* _Recorded information_
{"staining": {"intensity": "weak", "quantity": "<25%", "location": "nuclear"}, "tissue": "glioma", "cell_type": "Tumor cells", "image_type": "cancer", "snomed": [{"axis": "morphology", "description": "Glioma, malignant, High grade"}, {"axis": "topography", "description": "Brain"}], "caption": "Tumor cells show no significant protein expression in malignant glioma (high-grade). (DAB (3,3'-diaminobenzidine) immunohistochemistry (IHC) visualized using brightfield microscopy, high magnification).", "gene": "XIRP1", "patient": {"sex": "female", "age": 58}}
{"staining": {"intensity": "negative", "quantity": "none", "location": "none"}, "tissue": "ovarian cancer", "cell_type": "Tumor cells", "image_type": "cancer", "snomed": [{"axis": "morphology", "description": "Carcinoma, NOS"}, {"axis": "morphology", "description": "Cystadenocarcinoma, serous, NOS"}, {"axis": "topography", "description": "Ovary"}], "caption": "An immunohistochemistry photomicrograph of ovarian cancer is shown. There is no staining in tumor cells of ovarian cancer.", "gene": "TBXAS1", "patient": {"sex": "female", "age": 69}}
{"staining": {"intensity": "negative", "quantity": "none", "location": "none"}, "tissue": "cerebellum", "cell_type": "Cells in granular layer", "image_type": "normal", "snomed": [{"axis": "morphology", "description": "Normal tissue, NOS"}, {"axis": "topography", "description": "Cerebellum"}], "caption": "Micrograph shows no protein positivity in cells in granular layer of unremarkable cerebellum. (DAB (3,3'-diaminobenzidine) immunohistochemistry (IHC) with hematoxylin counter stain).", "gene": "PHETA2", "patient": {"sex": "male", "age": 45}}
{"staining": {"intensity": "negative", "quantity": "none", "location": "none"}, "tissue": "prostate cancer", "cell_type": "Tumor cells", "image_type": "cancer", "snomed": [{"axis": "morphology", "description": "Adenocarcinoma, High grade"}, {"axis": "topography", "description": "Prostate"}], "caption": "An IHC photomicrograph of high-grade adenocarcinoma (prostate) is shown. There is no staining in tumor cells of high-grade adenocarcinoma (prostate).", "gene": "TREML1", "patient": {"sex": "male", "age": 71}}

* _Problem to solve_
An exact copy of every line above, start to finish, is required.

* _Result_
{"staining": {"intensity": "weak", "quantity": "<25%", "location": "nuclear"}, "tissue": "glioma", "cell_type": "Tumor cells", "image_type": "cancer", "snomed": [{"axis": "morphology", "description": "Glioma, malignant, High grade"}, {"axis": "topography", "description": "Brain"}], "caption": "Tumor cells show no significant protein expression in malignant glioma (high-grade). (DAB (3,3'-diaminobenzidine) immunohistochemistry (IHC) visualized using brightfield microscopy, high magnification).", "gene": "XIRP1", "patient": {"sex": "female", "age": 58}}
{"staining": {"intensity": "negative", "quantity": "none", "location": "none"}, "tissue": "ovarian cancer", "cell_type": "Tumor cells", "image_type": "cancer", "snomed": [{"axis": "morphology", "description": "Carcinoma, NOS"}, {"axis": "morphology", "description": "Cystadenocarcinoma, serous, NOS"}, {"axis": "topography", "description": "Ovary"}], "caption": "An immunohistochemistry photomicrograph of ovarian cancer is shown. There is no staining in tumor cells of ovarian cancer.", "gene": "TBXAS1", "patient": {"sex": "female", "age": 69}}
{"staining": {"intensity": "negative", "quantity": "none", "location": "none"}, "tissue": "cerebellum", "cell_type": "Cells in granular layer", "image_type": "normal", "snomed": [{"axis": "morphology", "description": "Normal tissue, NOS"}, {"axis": "topography", "description": "Cerebellum"}], "caption": "Micrograph shows no protein positivity in cells in granular layer of unremarkable cerebellum. (DAB (3,3'-diaminobenzidine) immunohistochemistry (IHC) with hematoxylin counter stain).", "gene": "PHETA2", "patient": {"sex": "male", "age": 45}}
{"staining": {"intensity": "negative", "quantity": "none", "location": "none"}, "tissue": "prostate cancer", "cell_type": "Tumor cells", "image_type": "cancer", "snomed": [{"axis": "morphology", "description": "Adenocarcinoma, High grade"}, {"axis": "topography", "description": "Prostate"}], "caption": "An IHC photomicrograph of high-grade adenocarcinoma (prostate) is shown. There is no staining in tumor cells of high-grade adenocarcinoma (prostate).", "gene": "TREML1", "patient": {"sex": "male", "age": 71}}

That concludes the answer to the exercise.